[TEXT SECTION Boundary: Start]

The diagnosis of medial malleolar stress fracture can often be difficult (3, 6, 15). Like in many other stress fractures it is also common for medial malleolar stress fractures that plain radiographs are frequently normal at the early phase (1, 5, 6, 8). Normally a stress fracture can be visualized in plain films after two to four weeks (6, 16). However, medial malleolus consists mainly of cancellous bone, which can explain why the detection of the medial malleolar stress fracture using plain films can be difficult even after the early phase. In our series there were cases in which plain radiographs did not show the fracture reliably even in the chronic phase whereas using MRI early detection of the stress fractures was easily done. Due to these reasons and the fact that this injury may have a tendency to dislocate and cause severe complications we recommend early MRI if medial malleolar stress fracture is suspected.

It seems that most of the medial malleolar stress fractures that are diagnosed early and in which there is neither dislocation nor a cortical crack can heal conservatively in 3 to 5 months with good results (1, 5, 6, 11, 17, 18). However, operative treatment seems to enable the athlete to return earlier to sporting activities (8, 14, 15, 18). It allows also more rapid rehabilitation and has a higher rate of union than conservative treatment (13, 18). These are naturally important aspects when considering treatment methods for athletes. Even though these recommendations are mainly based on small patient series and expert opinions and comparative prospective studies are lacking, many authors suggest operative treatment for medial malleolar stress fractures especially in elite athletes (3, 5, 8, 11, 14, 15, 18). Our experience and clinical findings reinforce these guidelines. In addition, based on our experience operative treatment should be considered in cases in which correct diagnosis is delayed. In these cases it seems that healing capacity of medial malleolar stress fracture will be reduced by time as observed in five cases in our series that were initially treated conservatively before surgery.

[TEXT SECTION Boundary: End]

▶ ACTIVITY: Proceed with the text on medial malleolar stress fractures, picking up after its last sentence. The items have no connection to the text on medial malleolar stress fractures.

[EXTRACTED RECORDS Boundary: Start]

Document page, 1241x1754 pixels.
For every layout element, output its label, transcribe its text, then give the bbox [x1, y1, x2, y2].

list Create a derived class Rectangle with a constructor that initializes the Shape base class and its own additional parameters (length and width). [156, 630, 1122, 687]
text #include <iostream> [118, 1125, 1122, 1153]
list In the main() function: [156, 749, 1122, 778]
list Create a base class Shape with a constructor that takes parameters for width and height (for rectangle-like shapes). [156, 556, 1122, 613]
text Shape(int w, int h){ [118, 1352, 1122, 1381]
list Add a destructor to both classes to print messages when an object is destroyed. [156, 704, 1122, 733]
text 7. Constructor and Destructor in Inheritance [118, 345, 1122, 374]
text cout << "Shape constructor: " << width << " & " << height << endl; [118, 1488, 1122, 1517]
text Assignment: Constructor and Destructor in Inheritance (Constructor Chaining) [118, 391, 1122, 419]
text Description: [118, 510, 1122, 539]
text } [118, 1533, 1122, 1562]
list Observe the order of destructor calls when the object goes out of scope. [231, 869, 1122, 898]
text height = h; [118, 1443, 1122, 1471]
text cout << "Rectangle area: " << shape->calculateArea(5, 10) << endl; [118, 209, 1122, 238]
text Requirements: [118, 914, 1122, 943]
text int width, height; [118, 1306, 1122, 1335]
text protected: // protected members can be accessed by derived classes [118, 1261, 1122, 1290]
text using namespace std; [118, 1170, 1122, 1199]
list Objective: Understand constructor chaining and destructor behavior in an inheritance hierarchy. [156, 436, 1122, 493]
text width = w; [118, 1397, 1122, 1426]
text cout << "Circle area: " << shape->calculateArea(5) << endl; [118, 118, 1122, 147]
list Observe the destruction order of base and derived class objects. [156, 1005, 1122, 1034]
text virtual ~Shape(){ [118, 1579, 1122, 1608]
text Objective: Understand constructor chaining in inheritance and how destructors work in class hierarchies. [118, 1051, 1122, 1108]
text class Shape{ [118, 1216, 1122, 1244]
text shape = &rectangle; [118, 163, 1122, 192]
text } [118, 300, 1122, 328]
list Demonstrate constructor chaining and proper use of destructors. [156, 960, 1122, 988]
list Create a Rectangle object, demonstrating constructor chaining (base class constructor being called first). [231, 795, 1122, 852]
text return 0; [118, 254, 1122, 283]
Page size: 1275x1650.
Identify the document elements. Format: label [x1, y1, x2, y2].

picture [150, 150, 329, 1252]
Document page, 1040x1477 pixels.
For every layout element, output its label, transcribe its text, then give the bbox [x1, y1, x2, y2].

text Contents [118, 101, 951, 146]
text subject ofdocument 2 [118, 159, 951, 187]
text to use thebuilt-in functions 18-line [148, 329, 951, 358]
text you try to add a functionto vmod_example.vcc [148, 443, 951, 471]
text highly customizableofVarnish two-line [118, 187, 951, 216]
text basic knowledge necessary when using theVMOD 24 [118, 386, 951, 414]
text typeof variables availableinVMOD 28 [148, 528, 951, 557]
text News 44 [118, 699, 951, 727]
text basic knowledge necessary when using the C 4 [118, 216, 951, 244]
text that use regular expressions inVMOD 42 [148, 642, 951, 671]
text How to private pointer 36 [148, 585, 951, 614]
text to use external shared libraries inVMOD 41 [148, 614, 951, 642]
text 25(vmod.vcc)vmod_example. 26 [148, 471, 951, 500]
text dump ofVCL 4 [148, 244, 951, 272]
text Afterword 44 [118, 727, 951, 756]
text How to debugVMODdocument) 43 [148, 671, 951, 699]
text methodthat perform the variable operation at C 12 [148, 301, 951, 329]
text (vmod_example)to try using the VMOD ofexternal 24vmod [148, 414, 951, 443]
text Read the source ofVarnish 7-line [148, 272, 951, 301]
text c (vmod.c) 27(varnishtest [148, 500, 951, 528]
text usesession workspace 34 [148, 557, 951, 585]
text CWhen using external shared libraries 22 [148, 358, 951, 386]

[EXTRACTED RECORDS Boundary: End]

▶ OUTPUT OF THE TASK:
This study has limitations. First of all, it is subject to all limitations of retrospective studies. Secondly, because no standardized evaluation scales or rating systems have been developed to assess medial malleolar stress fractures, we set our own criteria for the evaluation of results after surgery. Results were evaluated by the ability of the patient to return to sports, and by assessing the subjective symptoms of each patient. No objective functional measurements were made during the follow-up. Furthermore, because we were unable to include a group of non-surgically treated matched controls, we are not able to comment on patients who had been treated conservatively. However, we estimated that during this study period approximately 10 patients with medial malleolar stress fracture had been treated conservatively. About half of these 10 patients were athletes. Crucial factor for successfully completed conservative treatment was early diagnosis and strict restrictions of exercise. Although this study is to our knowledge the largest so far, the sample size may not be sufficient to draw definitive conclusions. Despite these limitations, the information from this study may be used as a guide in the treatment of especially athletes with medial malleolar stress fracture.

CONCLUSION

Early suspicion and heightened awareness of this special type of stress fracture combined with right diagnostic tools is the key to success in treating this rare injury. Especially the potential severe complications should be taken into consideration when determining the optimal treatment (9, 13, 14). Even though the treatment method in most cases with early diagnosis could be conservative, operative treatment is necessary in certain fractures. We recommend early surgical treatment in patients with discontinuation of cortical bone (i.e. increased risk of fracture dislocation). Nowadays, we also strongly consider prompt operative treatment in cases in which the correct diagnosis is delayed since we believe that these cases respond poorly to conservative treatment. In cases of elite athletes we agree with Shabat et al. and Steckel et al. who recommend early operative treatment because it most often leads to early recovery and return to full sports activities minimizing the risks of long convalescence period (14, 15).